Joanna Silversmith practically volts over the huddled cushion-dwellers so she can bellow on about Virginia Woolf’s vagina until the venue owners come in and, effectively, tell everyone to get the fuck out. I smile at them gratefully.
Seb finds me in the throng as we’re leaving.
‘Fantastic, wasn’t it?’
‘Yes, yes. Lovely,’ I murmur, fishing about in my pocket for my cigarettes.
We push outside, where everyone is lighting up and wanking each other off, figuratively and literally, probably. I offer him a cigarette and he takes one absent-mindedly, his eyes darting and bright. A flash of hatred seizes me. The strength of it takes me by surprise.
‘Why did you move here? To Glasgow I mean,’ I ask him.
His eyes meet mine, but he’s stopped seeing me.
‘My parents are a bit Tory.

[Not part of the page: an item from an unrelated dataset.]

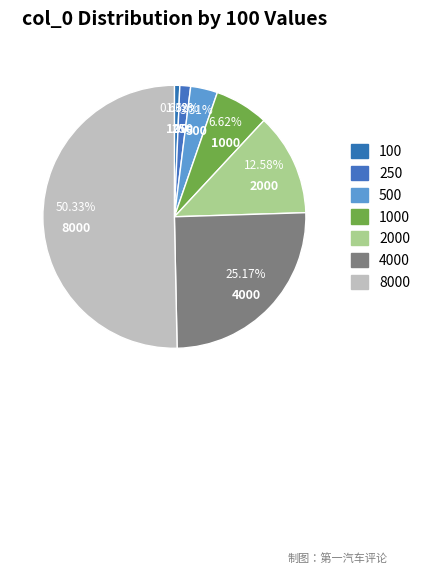

To the nearest percent, what is the difference between the largest and smallest slice percentages?

50%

I thought it would piss them off.’
I dig my nails into my palms. I look up and down the cobbled alley outside the pub – this dark place in the city I love. Someone has overheard Seb’s last comment and guffaws towards us.

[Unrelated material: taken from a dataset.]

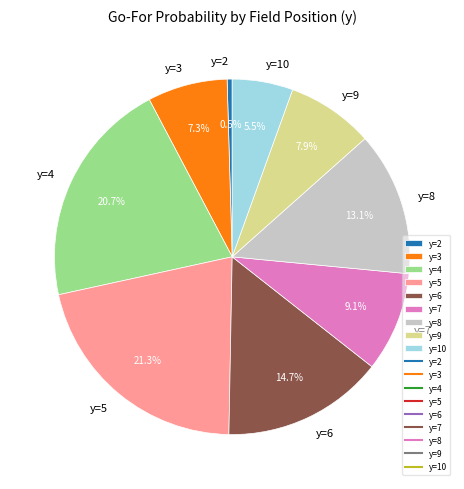

Does y=7 represent more than half of the total?

No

‘Me too, mate. And I did Lit, to top it off. They’re like, Humanities degree? Sort of, what are you going to do with that? Teach?’
Seb laughs. ‘I know. But, I mean, after seeing something like that, you just think, like, God, us Humanities folk have such a lot of heart.’
I could lose it, really go for it; 'WHY THE FUCK DO YOU HAVE TO SAY 'HUMANITIES'? WHY CAN'T YOU JUST SAY YOU STUDIED FUCKING ENGLISH, OR FUCKING SOCIOLOGY, OR WHATEVER THE FUCK? DON’T YOU REALISE HOW MUCH OF A COMPLETE KNOB YOU ARE? DON’T YOU REALISE HOW ALIENATING AND MEANINGLESS THAT SOUNDS? OR – OR – ARE YOU PUTTING US ALL IN THE SAME BRACKET DELIBERATELY, BECAUSE YOU HAVE A MASSIVE CHIP ON YOUR SHOULDER? BECAUSE YOU KNOW OUR CHANCES OF MAKING ANY FUCKING MONEY WHATSOEVER ARE CONSIDERABLY SLIMMER THAN THEY ARE FOR PEOPLE WHO CHOSE, SAY, ACCOUNTANCY OR... I DON'T KNOW, FUCKING... FUCKING... ORTHODONTICS? IS THAT WHAT YOU WANT TO FEEL? OH YES, US 'HUMANITIES FOLK' ARE ALL IN IT TOGETHER. MAYBE WE WON'T GET A JOB OUT OF IT, BUT WE'RE STILL MORE ENLIGHTENED THAN EVERYONE ELSE, AND MORE UNIQUE IN EVERY WAY. REBELLING FROM OUR ‘A BIT TORY’ PARENTS. YEAH, WELL. APPLES. TREES. DON’T FALL FAR FROM. I HATE TO TELL YOU, MATE, BUT THAT SHIT IS IN YOUR BLOOD WHETHER YOU LIKE IT OR NOT. AND THERE-IN-LIES-THE-RUB.’
Needless to say, I don't go there. I see him clock Rose in her swishing gown, take my cue, and slip off into the night.

When I get home, instead of slitting my wrists (it’s a close call), I put on ‘Local Hero.’ I didn’t know this, but Mark Knopfler did the soundtrack. There’s one called ‘The Ceilidh and the Northern Lights,’ which is played over a montage of a ceilidh… and the Northern Lights. A young Denis Lawson swings his wife around a windswept Aberdeenshire hall. People drink whisky, sing into microphones, snog. Laugh. Outside the village hall, apart from the churning sea, there is peace. I fall asleep trying my best to think about that beach, that sublime Northern sky. I fall asleep trying not to lose hope.